:: Dataset content

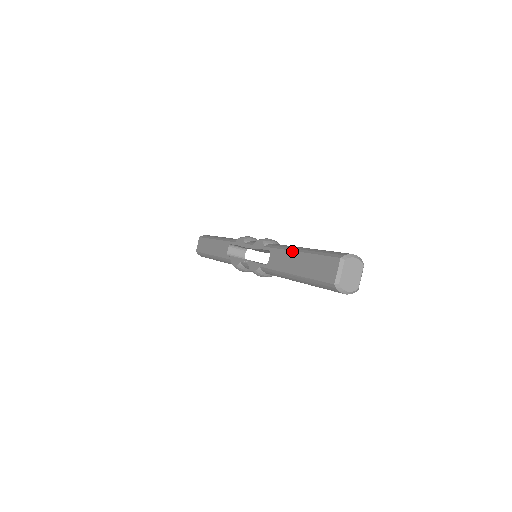
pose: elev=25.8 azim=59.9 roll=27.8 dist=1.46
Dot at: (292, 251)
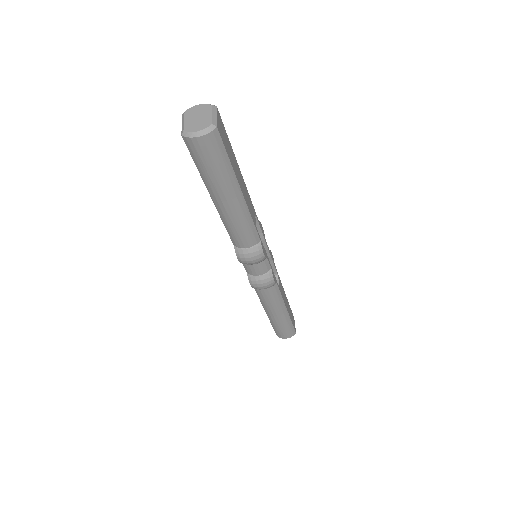
Dot at: occluded
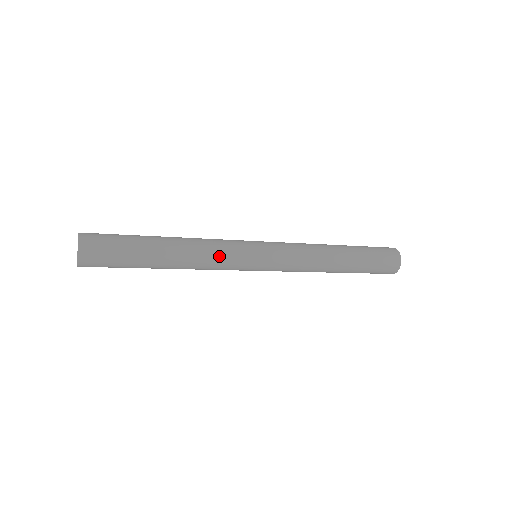
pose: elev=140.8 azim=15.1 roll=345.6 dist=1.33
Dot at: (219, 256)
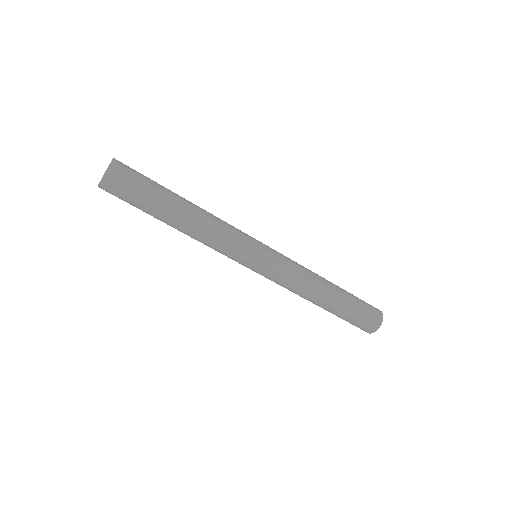
Dot at: (226, 236)
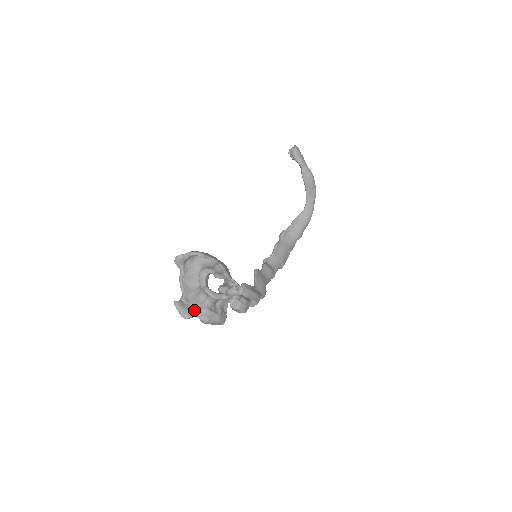
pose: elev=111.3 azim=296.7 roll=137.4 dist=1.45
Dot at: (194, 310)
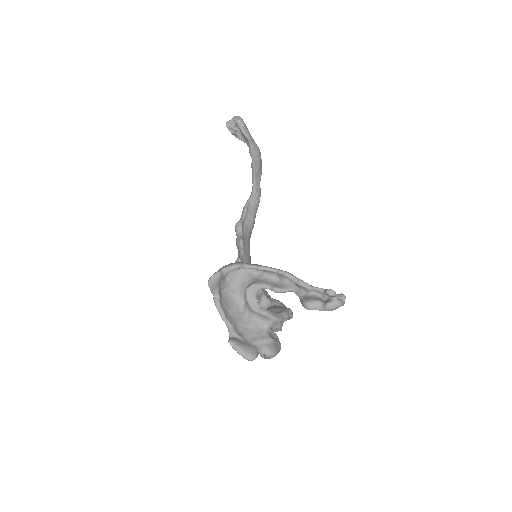
Dot at: (256, 345)
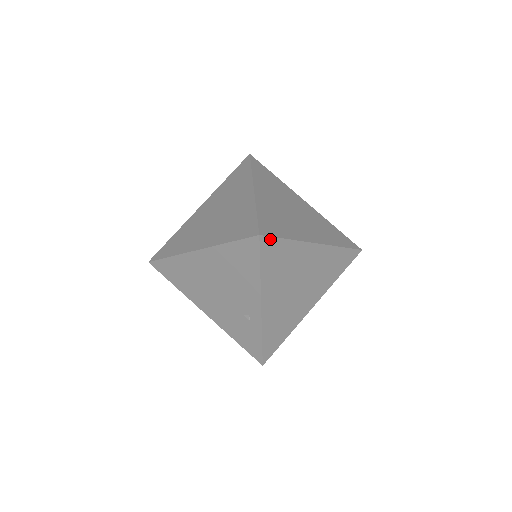
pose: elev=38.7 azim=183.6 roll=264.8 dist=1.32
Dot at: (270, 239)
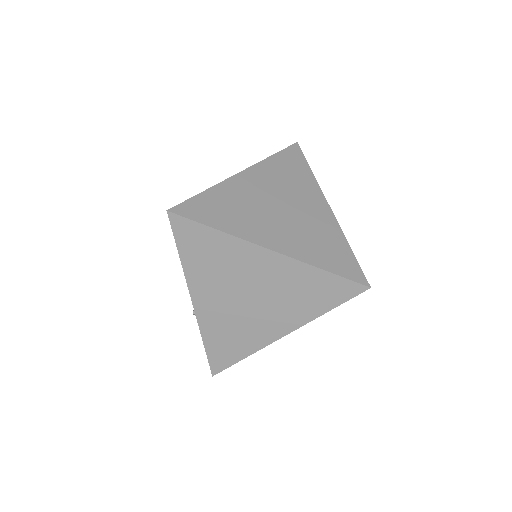
Dot at: (185, 220)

::::

> **What is being asked**
Display every line from the records above that contains the string "pose", matching uppercase and lowercase exactly.

> **Reply to the task**
pose: elev=25.8 azim=59.9 roll=27.8 dist=1.46
pose: elev=140.8 azim=15.1 roll=345.6 dist=1.33
pose: elev=111.3 azim=296.7 roll=137.4 dist=1.45
pose: elev=38.7 azim=183.6 roll=264.8 dist=1.32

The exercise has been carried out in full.